I don't know if polls are entirely meaningless, though I think she's right pretty much. The effect of poll results upon the morale of voters is undeniable. People become discouraged and fall into despair and resignation when the numbers don't, momentarily, fall their way--though the polling may be utterly off or jiggered (deliberately or not), as Huffington says. We all yield to the temptation of despair at one time or another, just as we all succumb to the power of illusions. (Speaking of discouraging: Recall Jimmy Carter's notoriously early concession speach to Ronald Reagan, which infuriated then Speaker of the House Tip O'Neil who immediately called Carter, who had obviously lost the electoral vote, to ask just what the hell he thought he was doing when there were polls still open in California and on the West Coast and Congressional seats still up for grabs).
But remember, if you do not fight you will never win, just as the opposition wants. And this--this is for real. So some encouraging facts: Remember that liberal voters do not respond to telephone polls anywhere near to the extent that right-wing voters do. Why? Because for the most part we're at work during the hours that many telephone polls are conducted, and so even with the proliferation of cell-phones we're still not likely to be able to respond. Even during the evening we are more likely to be working. We are the ordinary, hard-working people who are the backbone of this country.
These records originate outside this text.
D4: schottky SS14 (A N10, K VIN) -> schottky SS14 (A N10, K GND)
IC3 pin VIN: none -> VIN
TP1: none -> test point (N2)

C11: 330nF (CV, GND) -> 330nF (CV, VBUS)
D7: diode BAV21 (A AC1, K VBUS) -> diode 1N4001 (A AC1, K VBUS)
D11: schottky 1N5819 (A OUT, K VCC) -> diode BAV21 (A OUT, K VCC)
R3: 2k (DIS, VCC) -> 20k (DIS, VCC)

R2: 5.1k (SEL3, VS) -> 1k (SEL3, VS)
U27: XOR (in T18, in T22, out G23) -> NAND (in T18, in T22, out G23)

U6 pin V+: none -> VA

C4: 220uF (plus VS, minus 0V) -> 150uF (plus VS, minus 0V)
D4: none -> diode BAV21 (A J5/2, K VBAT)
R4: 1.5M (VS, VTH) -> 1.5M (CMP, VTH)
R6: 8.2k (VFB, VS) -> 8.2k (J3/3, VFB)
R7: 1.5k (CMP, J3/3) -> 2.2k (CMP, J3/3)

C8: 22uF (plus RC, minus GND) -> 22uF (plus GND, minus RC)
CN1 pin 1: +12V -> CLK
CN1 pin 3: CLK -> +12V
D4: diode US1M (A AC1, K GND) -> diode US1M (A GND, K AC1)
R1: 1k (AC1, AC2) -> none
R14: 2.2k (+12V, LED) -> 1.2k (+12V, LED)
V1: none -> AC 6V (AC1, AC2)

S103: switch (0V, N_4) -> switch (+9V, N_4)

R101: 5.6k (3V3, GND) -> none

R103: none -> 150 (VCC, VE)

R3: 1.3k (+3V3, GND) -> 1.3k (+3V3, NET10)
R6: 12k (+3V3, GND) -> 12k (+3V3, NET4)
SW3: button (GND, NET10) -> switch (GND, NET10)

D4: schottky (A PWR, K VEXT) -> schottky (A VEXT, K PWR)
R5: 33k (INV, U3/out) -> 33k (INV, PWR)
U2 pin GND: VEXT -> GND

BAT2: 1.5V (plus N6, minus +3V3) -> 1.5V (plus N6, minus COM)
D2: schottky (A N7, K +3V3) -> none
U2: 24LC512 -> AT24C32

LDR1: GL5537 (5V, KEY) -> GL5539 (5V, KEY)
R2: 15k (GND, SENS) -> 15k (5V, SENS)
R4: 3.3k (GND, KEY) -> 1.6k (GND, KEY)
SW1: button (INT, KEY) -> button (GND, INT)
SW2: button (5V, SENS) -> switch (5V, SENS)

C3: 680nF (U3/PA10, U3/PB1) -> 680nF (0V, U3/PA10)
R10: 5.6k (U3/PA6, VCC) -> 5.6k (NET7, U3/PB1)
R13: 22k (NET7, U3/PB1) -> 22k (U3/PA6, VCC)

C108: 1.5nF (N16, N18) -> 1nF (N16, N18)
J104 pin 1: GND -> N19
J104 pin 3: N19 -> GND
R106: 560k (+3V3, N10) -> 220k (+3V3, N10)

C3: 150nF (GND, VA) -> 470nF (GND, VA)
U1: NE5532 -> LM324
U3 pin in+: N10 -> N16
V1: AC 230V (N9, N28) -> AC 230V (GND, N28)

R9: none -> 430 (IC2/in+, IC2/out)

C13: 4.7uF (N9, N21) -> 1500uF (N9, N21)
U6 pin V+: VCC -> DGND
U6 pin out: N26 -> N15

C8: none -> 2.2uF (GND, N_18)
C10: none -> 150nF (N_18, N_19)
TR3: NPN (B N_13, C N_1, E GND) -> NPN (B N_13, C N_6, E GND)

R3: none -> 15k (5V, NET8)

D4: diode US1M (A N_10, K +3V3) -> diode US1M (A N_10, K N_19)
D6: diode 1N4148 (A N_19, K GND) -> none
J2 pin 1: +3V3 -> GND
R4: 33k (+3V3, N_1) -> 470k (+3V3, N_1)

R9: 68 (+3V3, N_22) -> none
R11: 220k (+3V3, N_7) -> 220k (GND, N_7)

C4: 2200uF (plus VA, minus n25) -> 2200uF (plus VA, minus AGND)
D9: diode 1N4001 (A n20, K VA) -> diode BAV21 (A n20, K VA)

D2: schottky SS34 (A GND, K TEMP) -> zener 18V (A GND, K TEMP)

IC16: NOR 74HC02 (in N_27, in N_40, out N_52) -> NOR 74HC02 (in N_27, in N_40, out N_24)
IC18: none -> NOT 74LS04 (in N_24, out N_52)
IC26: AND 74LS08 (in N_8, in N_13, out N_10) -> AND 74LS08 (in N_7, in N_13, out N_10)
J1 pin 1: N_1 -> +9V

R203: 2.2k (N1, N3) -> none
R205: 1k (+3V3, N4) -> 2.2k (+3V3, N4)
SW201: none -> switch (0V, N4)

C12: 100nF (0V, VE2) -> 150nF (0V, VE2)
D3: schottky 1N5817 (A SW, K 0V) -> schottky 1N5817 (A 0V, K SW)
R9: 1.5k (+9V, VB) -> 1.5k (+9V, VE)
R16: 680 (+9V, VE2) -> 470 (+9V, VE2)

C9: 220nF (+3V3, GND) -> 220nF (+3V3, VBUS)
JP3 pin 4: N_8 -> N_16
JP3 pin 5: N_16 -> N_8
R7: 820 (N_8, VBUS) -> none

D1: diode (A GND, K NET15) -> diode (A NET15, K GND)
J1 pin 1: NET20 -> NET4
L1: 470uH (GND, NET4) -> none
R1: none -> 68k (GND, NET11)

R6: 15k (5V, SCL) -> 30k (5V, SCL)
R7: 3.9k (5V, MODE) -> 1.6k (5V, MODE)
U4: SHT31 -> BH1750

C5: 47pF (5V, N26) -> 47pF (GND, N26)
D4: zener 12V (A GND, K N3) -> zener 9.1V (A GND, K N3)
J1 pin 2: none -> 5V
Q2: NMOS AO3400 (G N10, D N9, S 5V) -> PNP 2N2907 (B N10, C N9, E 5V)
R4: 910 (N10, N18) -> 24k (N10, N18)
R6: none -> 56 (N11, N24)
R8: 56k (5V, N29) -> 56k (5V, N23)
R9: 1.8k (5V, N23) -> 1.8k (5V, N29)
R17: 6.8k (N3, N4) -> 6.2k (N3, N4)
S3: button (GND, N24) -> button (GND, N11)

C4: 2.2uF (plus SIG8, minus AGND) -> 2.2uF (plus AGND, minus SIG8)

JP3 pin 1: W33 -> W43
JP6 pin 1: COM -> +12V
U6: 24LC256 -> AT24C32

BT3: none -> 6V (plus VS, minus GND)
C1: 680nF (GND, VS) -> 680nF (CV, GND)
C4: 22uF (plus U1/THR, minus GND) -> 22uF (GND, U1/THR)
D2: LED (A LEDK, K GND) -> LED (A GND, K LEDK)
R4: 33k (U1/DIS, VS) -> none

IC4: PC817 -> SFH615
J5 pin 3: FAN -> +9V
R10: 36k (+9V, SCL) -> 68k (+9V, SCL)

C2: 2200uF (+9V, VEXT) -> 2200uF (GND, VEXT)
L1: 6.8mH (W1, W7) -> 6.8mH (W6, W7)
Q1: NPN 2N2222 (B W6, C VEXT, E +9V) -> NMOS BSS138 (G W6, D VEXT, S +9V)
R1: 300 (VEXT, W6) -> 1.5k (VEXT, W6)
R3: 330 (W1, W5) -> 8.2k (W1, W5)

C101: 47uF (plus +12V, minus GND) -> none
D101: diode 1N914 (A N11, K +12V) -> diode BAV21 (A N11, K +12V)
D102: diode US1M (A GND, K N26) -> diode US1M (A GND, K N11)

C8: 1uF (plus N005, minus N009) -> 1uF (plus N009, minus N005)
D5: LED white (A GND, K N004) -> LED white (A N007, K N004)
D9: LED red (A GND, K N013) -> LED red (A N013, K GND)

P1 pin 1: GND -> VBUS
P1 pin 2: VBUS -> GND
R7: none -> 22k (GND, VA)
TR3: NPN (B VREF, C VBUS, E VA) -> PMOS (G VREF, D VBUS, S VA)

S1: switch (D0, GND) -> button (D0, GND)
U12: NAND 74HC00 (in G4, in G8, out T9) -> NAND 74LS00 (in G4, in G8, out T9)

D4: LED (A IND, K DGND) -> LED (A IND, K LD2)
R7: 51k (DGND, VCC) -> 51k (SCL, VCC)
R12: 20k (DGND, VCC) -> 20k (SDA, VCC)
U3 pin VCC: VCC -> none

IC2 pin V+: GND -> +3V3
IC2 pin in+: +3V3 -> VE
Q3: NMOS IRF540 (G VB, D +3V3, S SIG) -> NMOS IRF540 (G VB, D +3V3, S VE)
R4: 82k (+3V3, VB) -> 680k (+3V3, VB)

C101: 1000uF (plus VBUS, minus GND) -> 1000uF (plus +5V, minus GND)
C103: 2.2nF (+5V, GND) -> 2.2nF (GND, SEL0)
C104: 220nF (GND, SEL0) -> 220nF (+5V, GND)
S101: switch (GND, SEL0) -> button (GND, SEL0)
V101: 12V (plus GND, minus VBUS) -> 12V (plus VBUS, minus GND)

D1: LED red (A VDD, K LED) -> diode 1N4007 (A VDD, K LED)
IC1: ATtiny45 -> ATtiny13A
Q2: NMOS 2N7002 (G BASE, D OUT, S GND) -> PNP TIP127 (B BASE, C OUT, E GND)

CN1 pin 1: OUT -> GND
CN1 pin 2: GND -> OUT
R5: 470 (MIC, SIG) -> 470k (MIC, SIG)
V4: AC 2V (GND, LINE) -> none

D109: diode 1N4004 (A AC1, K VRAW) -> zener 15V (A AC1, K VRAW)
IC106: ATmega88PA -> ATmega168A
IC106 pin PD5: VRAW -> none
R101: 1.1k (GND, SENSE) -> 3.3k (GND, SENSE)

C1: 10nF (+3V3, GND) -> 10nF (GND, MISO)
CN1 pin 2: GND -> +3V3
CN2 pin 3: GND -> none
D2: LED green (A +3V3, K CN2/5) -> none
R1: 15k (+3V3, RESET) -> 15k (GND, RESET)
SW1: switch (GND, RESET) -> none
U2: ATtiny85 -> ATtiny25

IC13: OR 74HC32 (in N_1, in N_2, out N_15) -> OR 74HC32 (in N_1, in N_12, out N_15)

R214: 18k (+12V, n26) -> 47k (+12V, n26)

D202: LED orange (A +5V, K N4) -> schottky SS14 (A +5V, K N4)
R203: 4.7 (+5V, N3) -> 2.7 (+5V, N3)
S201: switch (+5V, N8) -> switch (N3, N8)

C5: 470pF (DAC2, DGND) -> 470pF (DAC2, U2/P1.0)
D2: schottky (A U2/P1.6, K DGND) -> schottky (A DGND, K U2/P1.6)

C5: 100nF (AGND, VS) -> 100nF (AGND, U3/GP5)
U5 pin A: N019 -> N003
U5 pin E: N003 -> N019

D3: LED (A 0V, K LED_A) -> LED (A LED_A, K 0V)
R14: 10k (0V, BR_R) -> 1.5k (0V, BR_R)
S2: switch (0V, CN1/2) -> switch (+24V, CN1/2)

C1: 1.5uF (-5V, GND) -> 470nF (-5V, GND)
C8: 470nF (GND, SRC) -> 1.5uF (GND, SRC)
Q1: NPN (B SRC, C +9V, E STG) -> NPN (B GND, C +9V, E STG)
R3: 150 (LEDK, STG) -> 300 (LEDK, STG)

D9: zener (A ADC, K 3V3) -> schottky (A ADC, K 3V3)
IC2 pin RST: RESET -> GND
A word about that. There is this myth that Republicans and right-wingers want to believe--that they want decent, honest people to believe--that they want you to believe. That lie is that we are lazy, that we don't--and we won't--go to the polls come Election Day. But it's a myth, a lie, a virus of the mind. We do go to the polls, far more often and in greater numbers than they do; in the last Presidential election, more of us voted--and we won, but the wingnuts stole the Presidency from us. (And let's make this clear, we won the whole shebang, not just the popular vote; it wasn't the electoral system that failed (though that system is deeply flawed and unfair); as evidence subsequently showed, even with the system screwed-up unfairly against us we won . . . .)
So telephone poll results are predictably unbalanced in favor of the political right. Look, however, at the polls on the internet (which are "unscientific"--but see Huffington's article for a little more light on this), polls that can be accessed by anyone at anytime during the course of a day, and you'll see a different story. As was the case with the Cheney/Edwards debate. Shortly after, all of the online polls at the major tv news networks' websites showed that people thought Edwards the winner. Even Fox's poll--even at wingnut headquarters. And by a good percentage, too. Again, even at Fox's website, though I recall that one showed the smallest difference, with Edwards up by 8% or so when I visited.